SUPERMAN #23.1 BIZARRO: Five years
ago, at the beginning of his crime fighting career, where Superman breaks free
after being held by Lex Luthor. In the process, he spills blood upon Lex’ suit,
which now gave the bald genius a DNA sample and the raw material with which to
create a superhero who could rival Superman. Luthor eventually selects a test
subject and injects him with his drug cocktail that causes his muscles to grow
and his skin to turn white. He breaks free and begins to rampage through the
lab. Lex opens fire with a Kryptonite gun that has no effect on the creature.

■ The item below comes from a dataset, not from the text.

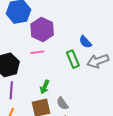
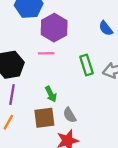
blue semicircle: (85, 42) -> (106, 28), moved
green arrow: (45, 87) -> (51, 94), turned -56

So he releases the Lexbots and the Transdimensional Quantum Tunneling Hounds. When
nothing fails to stop the creature, Lex decides to abandon the experiment,
pulls a switch and causes the creature to explode into chalky goo. So his next
move is to clone a new hero from pure Kryptonian DNA. The finals shot we see is
a test tube marked B-0. B-O=Bizarro.
I
totally feel like I have been screwed! Let me firsts start with the good
points. 1. Aaron Kuder’s art on the cover is nice and the Lenticular effect is
prettry amazing. 2. Jeff Johnson’s artwork is really nice and his pacing is and
layout is pleasing to the eye. 3. It only runs for 20 pages. Thus ends the
good. The bad? EVERYTHING ELSE! Sholly Fisch, the king of ACTION COMICS back-up
stories, is in charge and I now know WHY he only gets back-up stories. This is
a MAJOR pile of doo-doo. First off: the dialogue is totally stale and not even
bad Eighties dialogue. Second: we go through an entire issue and don’t even get
the character portrayed on the cover. We get a rampaging failed experiment that
eventually will LEAD to Bizarro. We have been led down the road expecting this
poor test subject to become that classic “Me Bizarro” guy and instead we get
someone with less dialogue than Solomon Grundy. This was a complete waste of my
time and my money and if THIS had been the first NEW 52 book I was to ever
read, I would NEVER pick up another DC book ever again.